Travel bans will do nothing to stop spread of omicron in UK, scientist warns

Travel bans and pre-departure tests will do nothing to stop the spread of omicron to the UK, according to a leading scientist from South Africa, one of the countries where the new variant of coronavirus was first detected.

And a member of the government’s Sage scientific advisory board said that measures announced on Saturday by Sajid Javid, which are set to be imposed at 4am on Tuesday, were “shutting the stable door after the horse has bolted”.

Community transmission is already under way in the UK, and can be expected to “drive the next wave” and see cases rise from hundreds to thousands regardless of travel restrictions, said epidemiologist Professor Mark Woolhouse of the University of Edinburgh.

The director of the Africa Health Research Institute, Professor Willem Hanekom, told BBC One’s Andrew Marr Show that he was “completely aligned” with the view of many South Africans that the rest of the world was panicking unnecessarily about the emergence of the omicron variant, which is believed to be more contagious than previous strains of Covid-19.

Prof Hanekom said: “The travel bans are doing are going to do very, very little to stop the spread of omicron. In fact, our experience is exactly the opposite. They’re not going to do anything to stop the spread of omicron.

“But in a country like South Africa, which is a middle-income country, the amount that we are losing economically from travel bans is just astronomical, and we really cannot afford that.”

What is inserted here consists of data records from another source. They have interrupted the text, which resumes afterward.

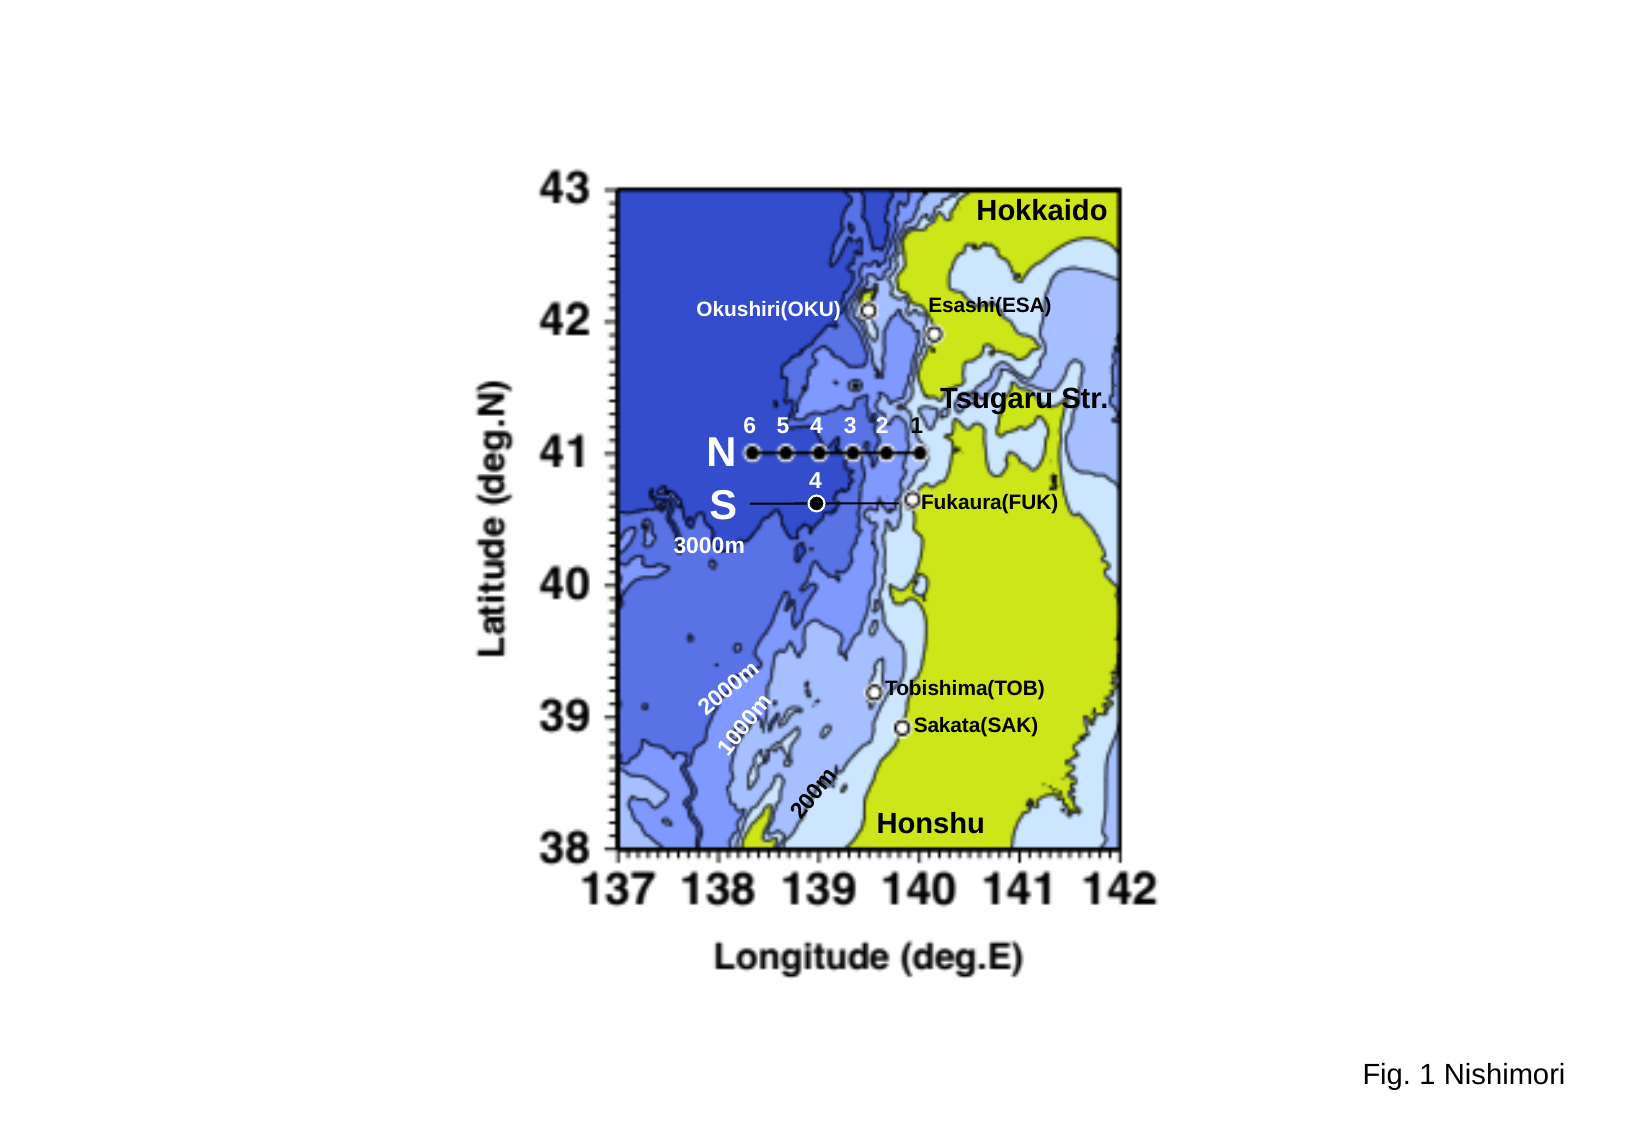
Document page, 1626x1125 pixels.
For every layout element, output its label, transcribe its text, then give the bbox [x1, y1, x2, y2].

text_box Fig. 1 Nishimori [1362, 1055, 1566, 1091]
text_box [461, 128, 1164, 997]
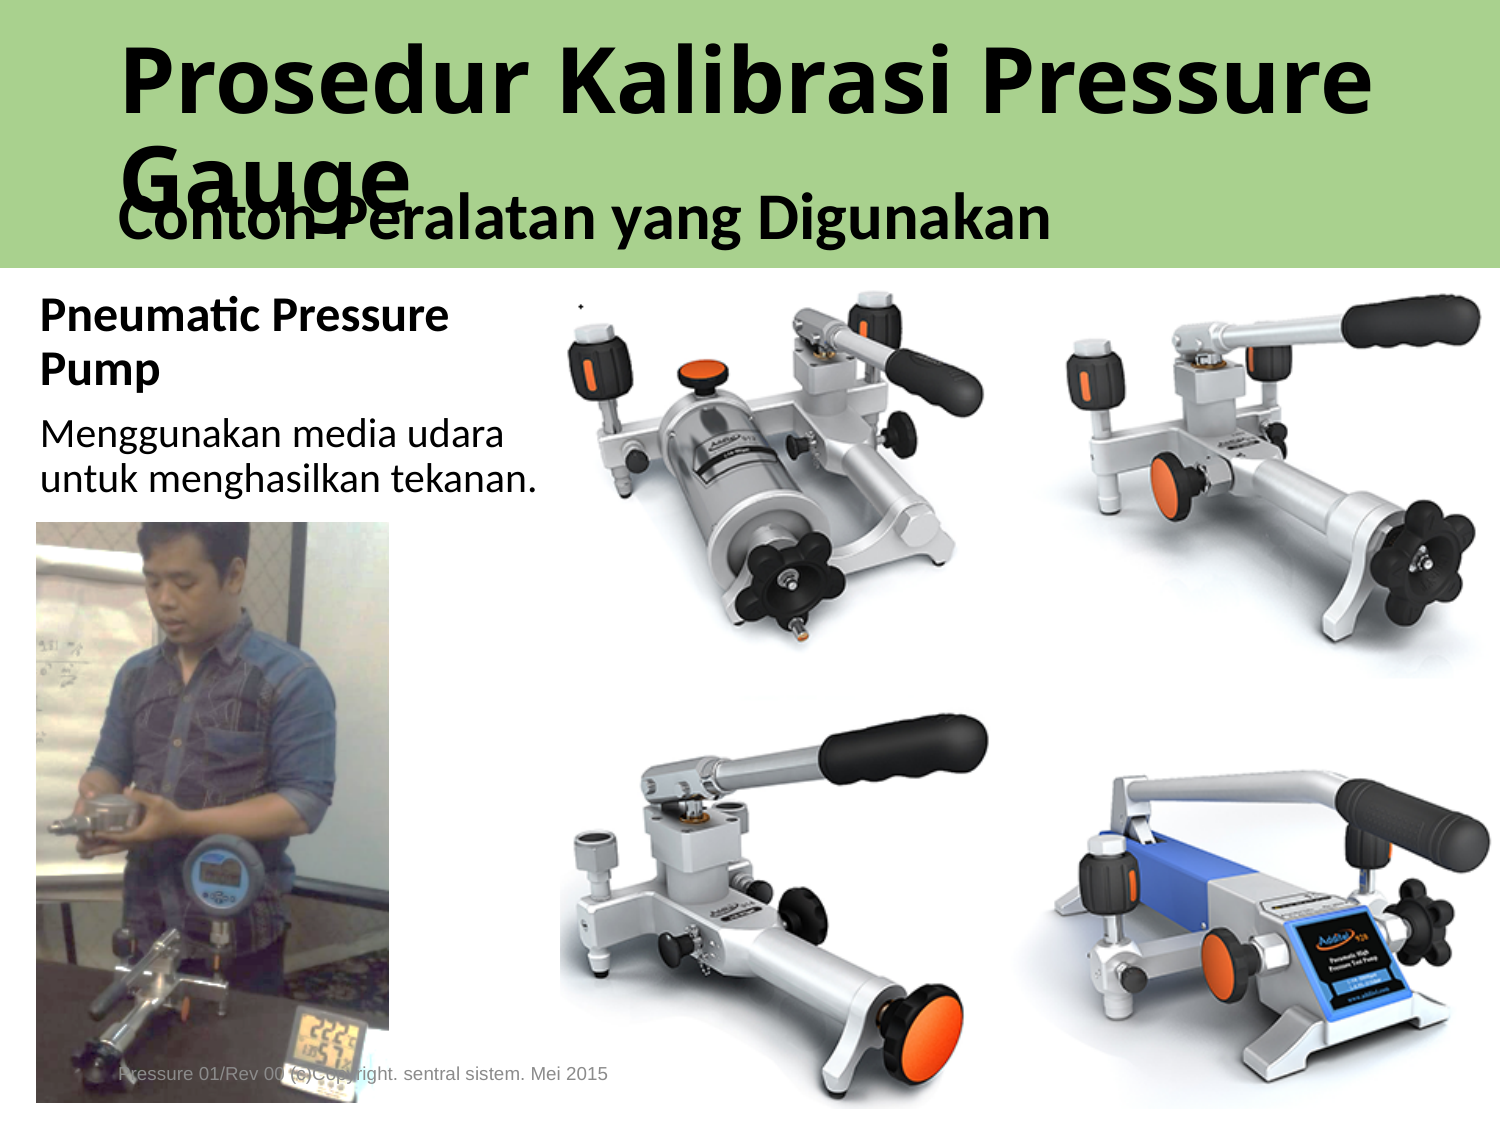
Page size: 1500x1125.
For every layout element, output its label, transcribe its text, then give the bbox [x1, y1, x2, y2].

Prof Hanekom said that controls on travel should not be the priority for UK authorities in dealing with the new variant.

“This is not really where the focus should be to ultimately control the epidemic within the UK,” he said. “I don’t want to speak for the UK, but I think that other measures may have to be put into place if you want to control omicron in your country.”

Asked whether the health secretary was right to require all travellers aged 12 or over to take a PCR or lateral flow test before coming to the UK from any country in the world, Prof Woolhouse told Andrew Marr: “I think that may be a case of shutting the stable door after the horse has bolted.

“If omicron is here in the UK – and it certainly is; and if there’s community transmission in the UK – and it certainly looks that way – then it’s that community transmission that will drive the next wave.

“The cases that are being imported are important. We want to detect those and isolate any positive cases that we find, as we would for any case anywhere. But I think it’s too late to make a material difference to the course of the omicron wave, if we’re going to have one.”

Prof Woolhouse said that although the numbers of people with the omicron variant in the UK are “still quite small” and probably remain in the hundreds for now rather than the thousands, they are “growing quite fast”.

However, he insisted that vaccinations will still be “very, very good” at protecting against the new variant.

Statistician Professor Sir David Spiegelhalter told Sky News’s Trevor Phillips On Sunday programme: “It’s a very difficult situation because we haven’t got a lot of data yet at all, almost nothing from this country about what the risks are.

“In South Africa there’s data coming out showing pretty strong evidence that [there is an] increased risk of transmission, and some evidence about people going to hospital … it may actually be milder, but we haven’t got enough data yet to be able to say.”

“It doesn’t look as if it’s really severe if you get it; I think that’s about all we can say at the moment.”

Asked if measures to combat the spread of omicron have gone far enough, Prof Spiegelhalter added: “It’s best to be precautionary, when there’s so much we don’t know … and when we don’t know it’s better to be safe than sorry.”

The travel industry has reacted with fury to the travel bans on 11 African countries – which will include Nigeria from Monday morning – despite ministers insisting they are only “temporary”.

Deputy prime minister Dominic Raab told Sky: “I know that is a burden for the travel industry but we have made huge, huge strides in this country.

“We have got to take the measures targeted forensically to stop the new variant seeding in this country to create a bigger problem. We have taken a balanced approach but we are always alert to extra risk that takes us back, not forward.”